Segment Start: Record set

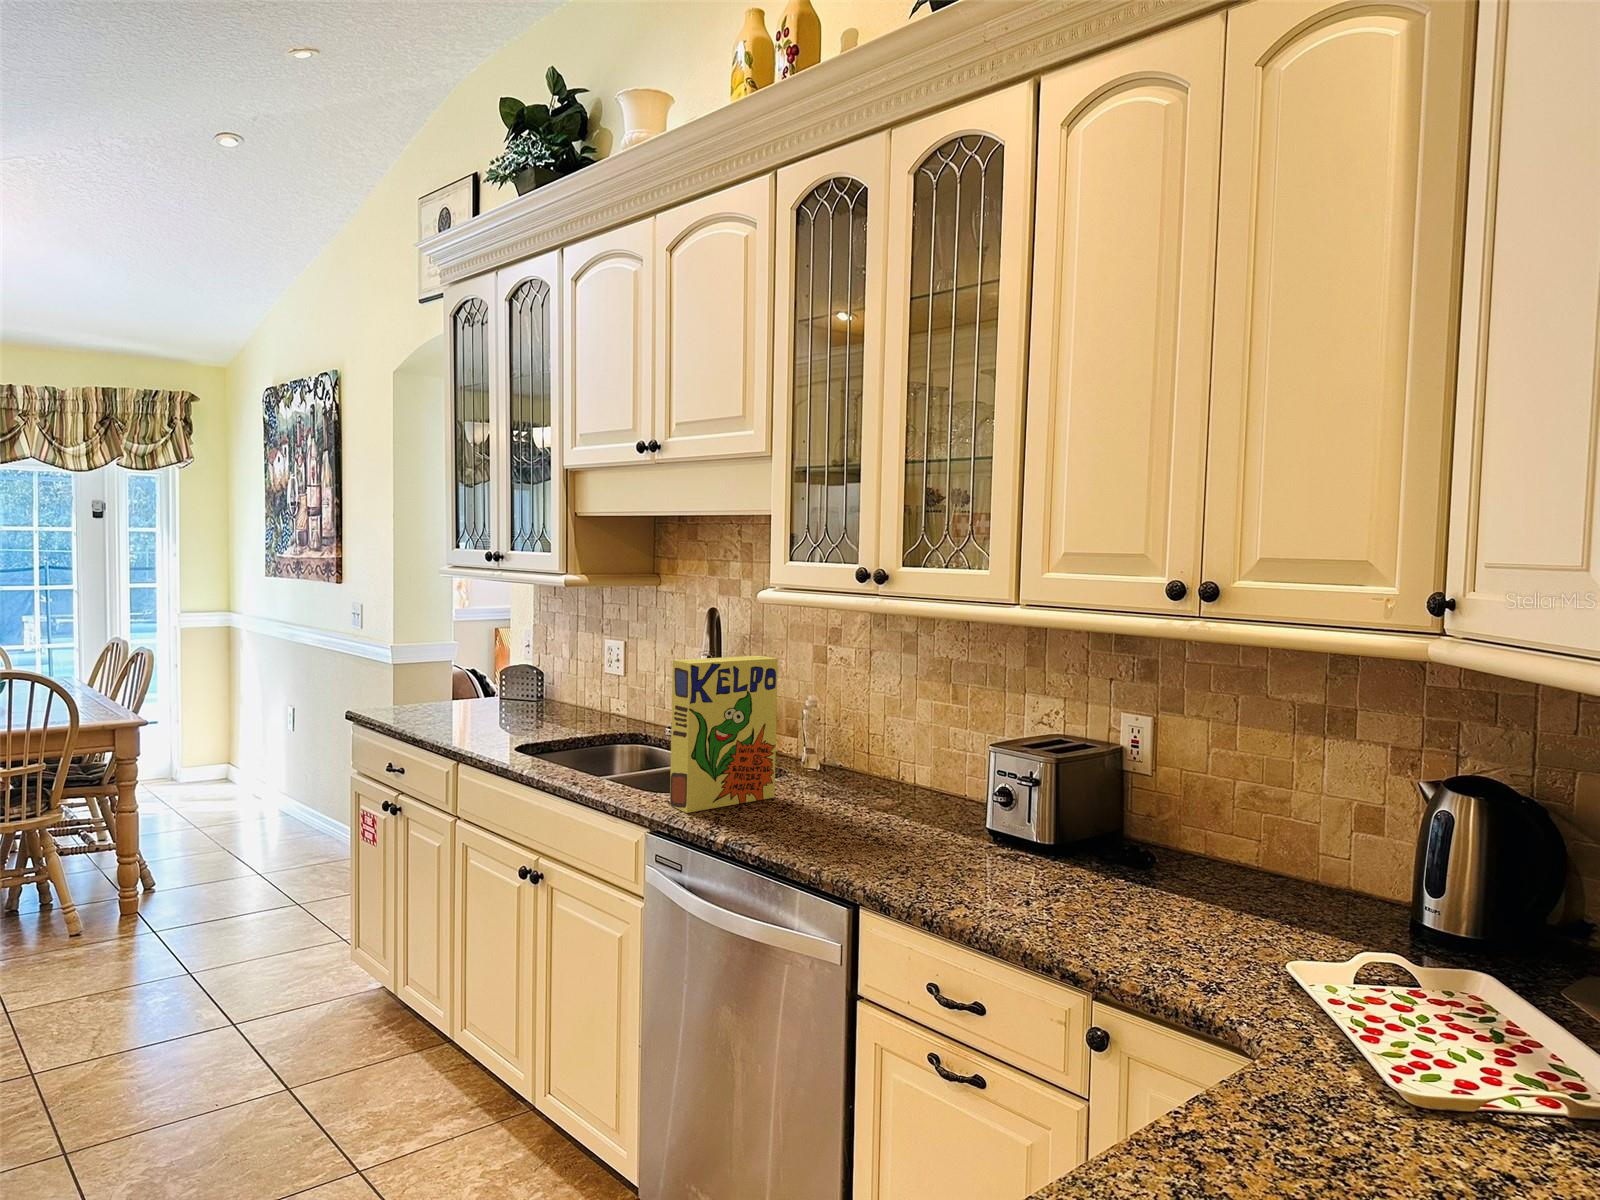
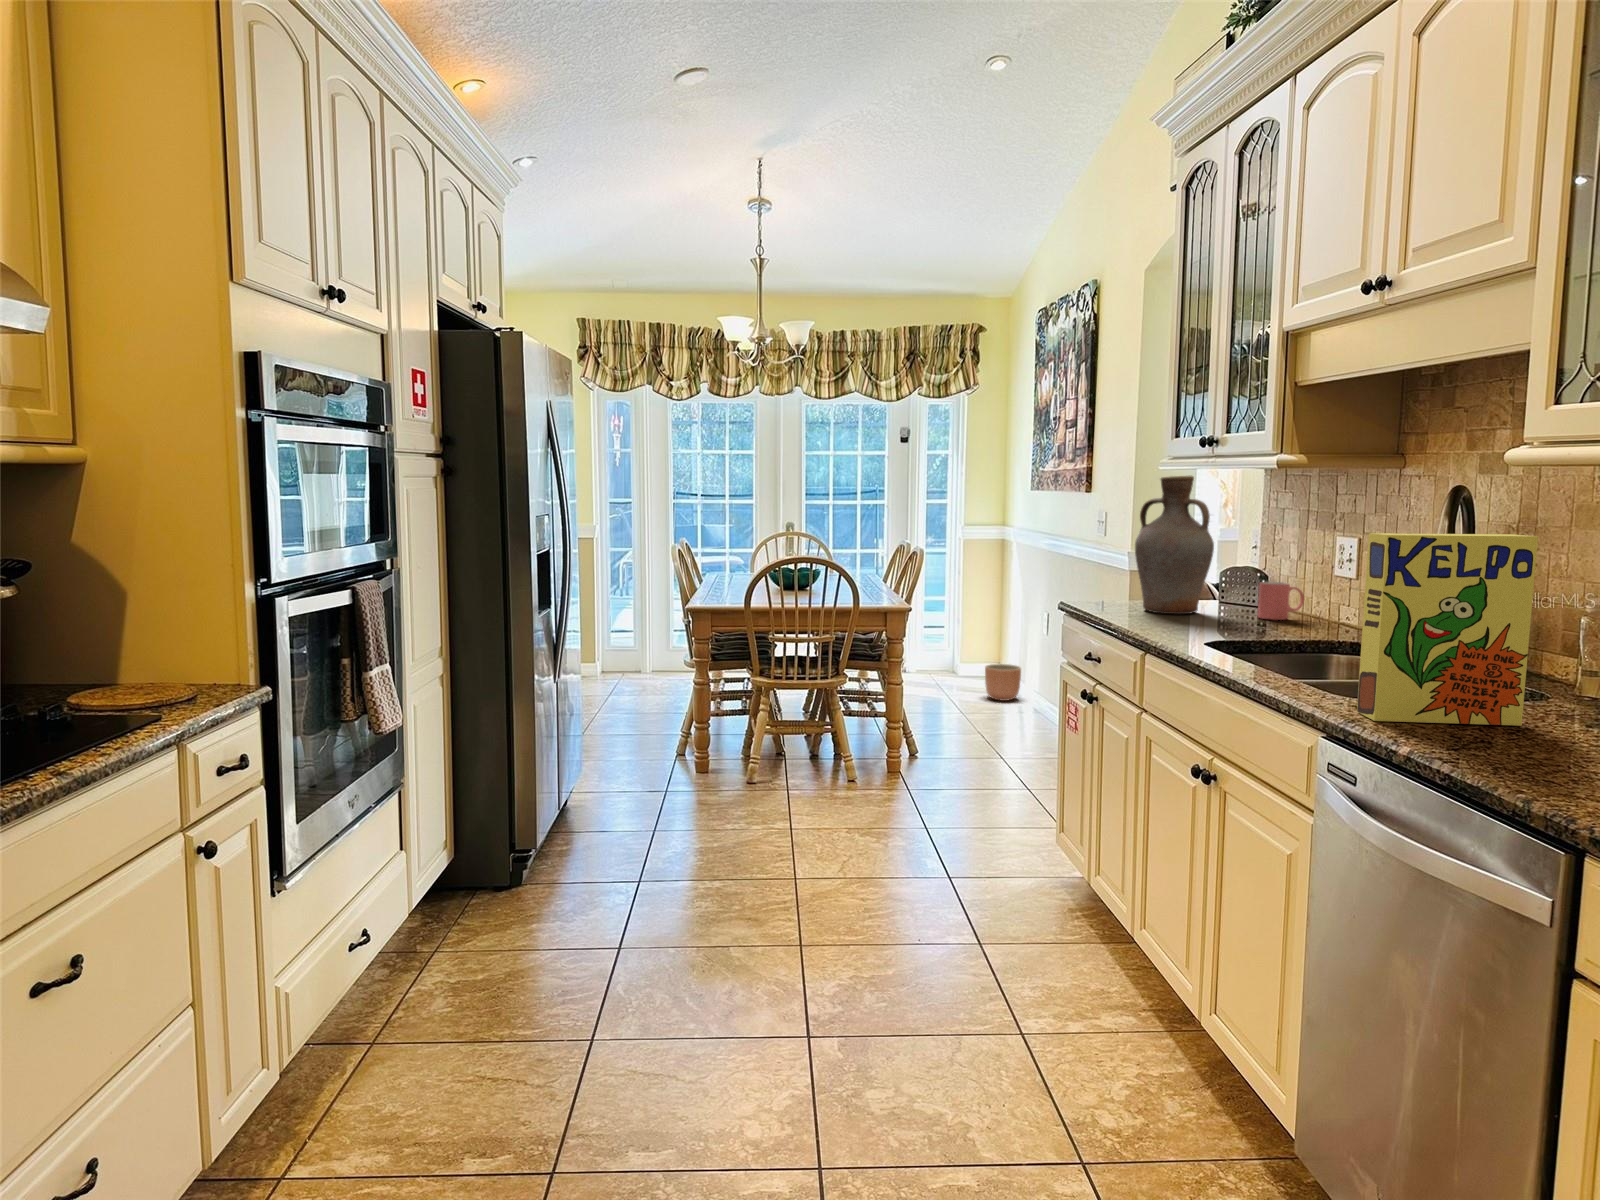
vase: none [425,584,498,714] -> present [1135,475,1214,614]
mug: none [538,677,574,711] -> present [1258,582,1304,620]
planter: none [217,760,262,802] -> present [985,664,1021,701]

Segment End: Record set
Segment Start: Record set

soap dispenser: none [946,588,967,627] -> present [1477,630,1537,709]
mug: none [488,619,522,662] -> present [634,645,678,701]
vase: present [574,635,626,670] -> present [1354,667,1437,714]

Segment End: Record set

Look above for the line containing "vase: none [425,584,498,714]" and the line containing "planter: none [217,760,262,802]". Transcribe both, with the lines between them, exactly.

vase: none [425,584,498,714] -> present [1135,475,1214,614]
mug: none [538,677,574,711] -> present [1258,582,1304,620]
planter: none [217,760,262,802] -> present [985,664,1021,701]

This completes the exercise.